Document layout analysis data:
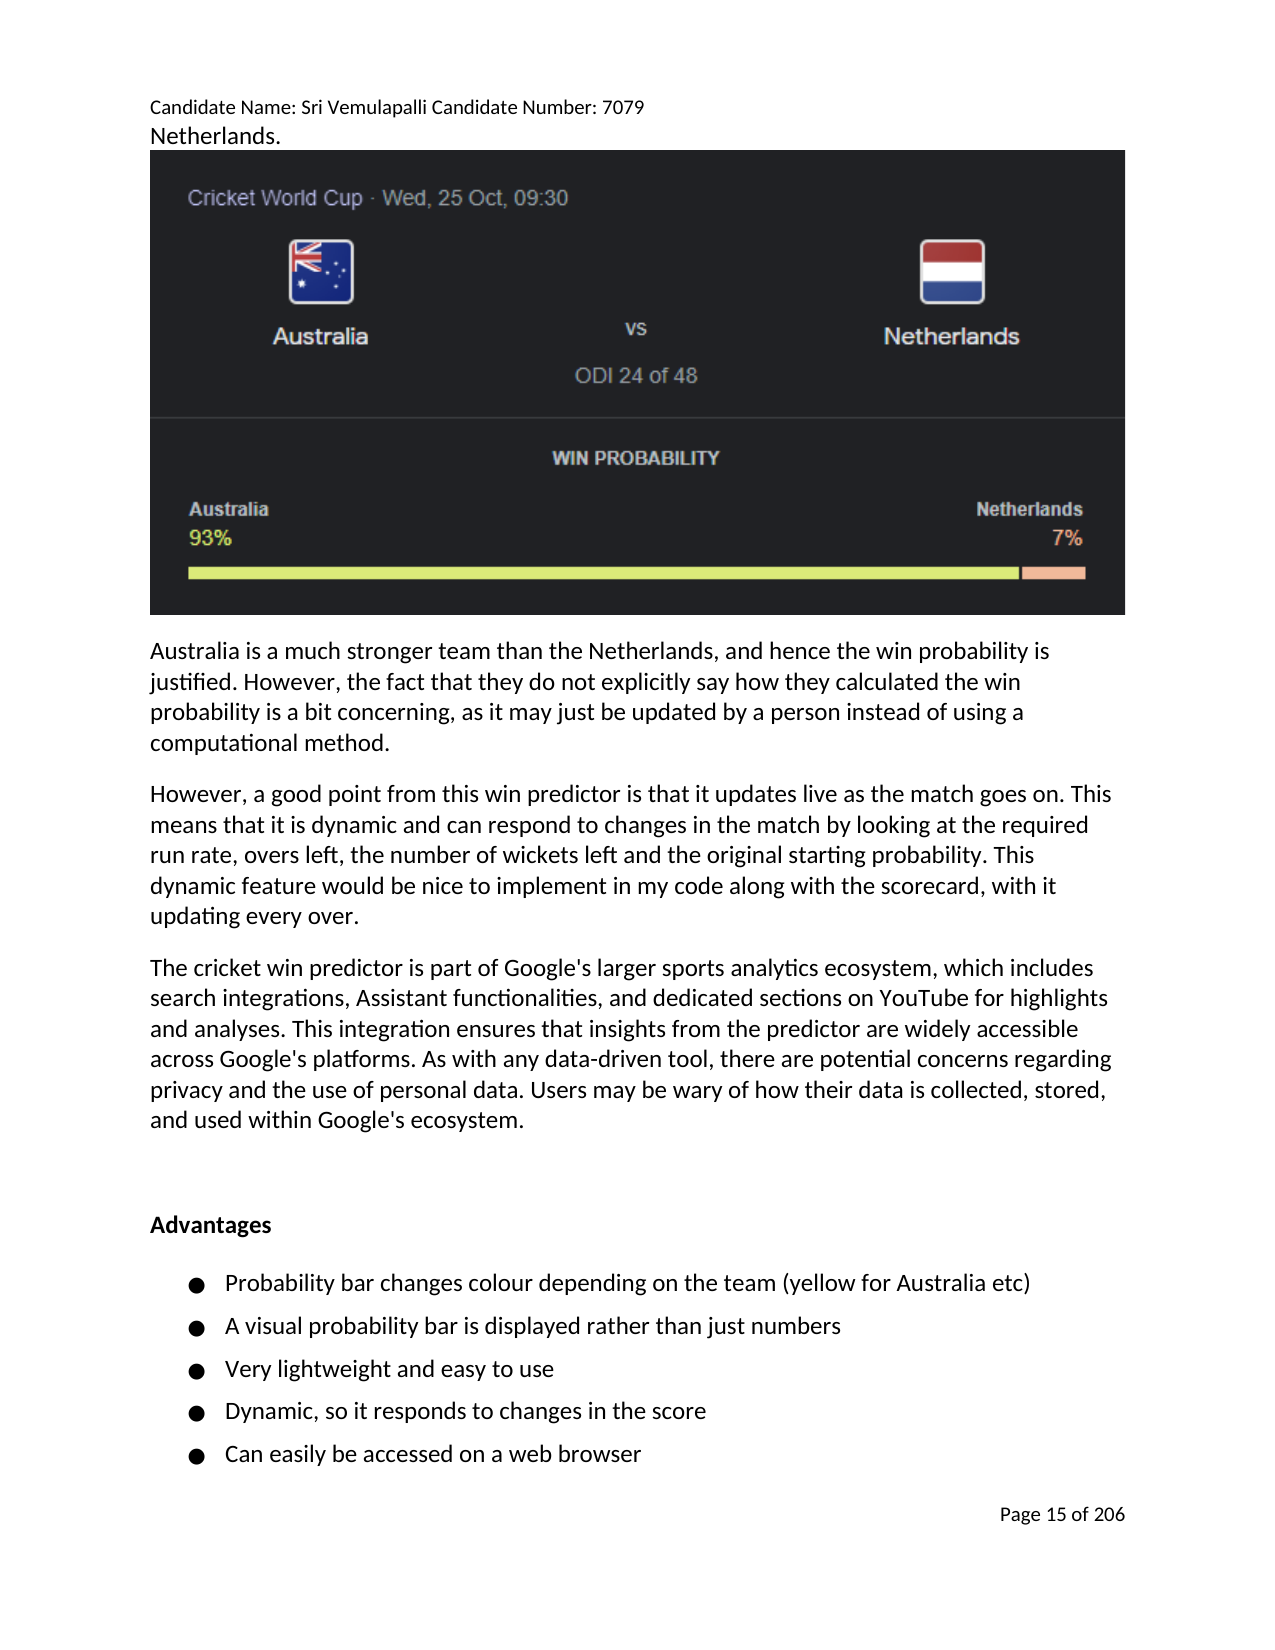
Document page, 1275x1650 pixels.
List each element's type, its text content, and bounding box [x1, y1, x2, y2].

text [150, 120, 1125, 150]
list Dynamic, so it responds to changes in the score [187, 1389, 1125, 1432]
text The cricket win predictor is part of Google's larger sports analytics ecosystem, which includes search integrations, Assistant functionalities, and dedicated sections on YouTube for highlights and analyses. This integration ensures that insights from the predictor are widely accessible across Google's platforms. As with any data-driven tool, there are potential concerns regarding privacy and the use of personal data. Users may be wary of how their data is collected, stored, and used within Google's ecosystem. [150, 952, 1125, 1135]
picture [150, 150, 1125, 615]
list Probability bar changes colour depending on the team (yellow for Australia etc) [187, 1261, 1125, 1303]
list Can easily be accessed on a web browser [187, 1432, 1125, 1474]
text Advantages [150, 1209, 1125, 1240]
list A visual probability bar is displayed rather than just numbers [187, 1303, 1125, 1346]
list Very lightweight and easy to use [187, 1346, 1125, 1389]
text However, a good point from this win predictor is that it updates live as the match goes on. This means that it is dynamic and can respond to changes in the match by looking at the required run rate, overs left, the number of wickets left and the original starting probability. This dynamic feature would be nice to implement in my code along with the scorecard, with it updating every over. [150, 778, 1125, 931]
text Australia is a much stronger team than the Netherlands, and hence the win probability is justified. However, the fact that they do not explicitly say how they calculated the win probability is a bit concerning, as it may just be updated by a person instead of using a computational method. [150, 635, 1125, 757]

-- DIRECTIVE --
Repeat the lines above, starting at the first and stopping after the line that holds "List each element's", with the pictures left out.

-- RESPONSE BELOW --
Document page, 1275x1650 pixels.
List each element's type, its text content, and bounding box [x1, y1, x2, y2].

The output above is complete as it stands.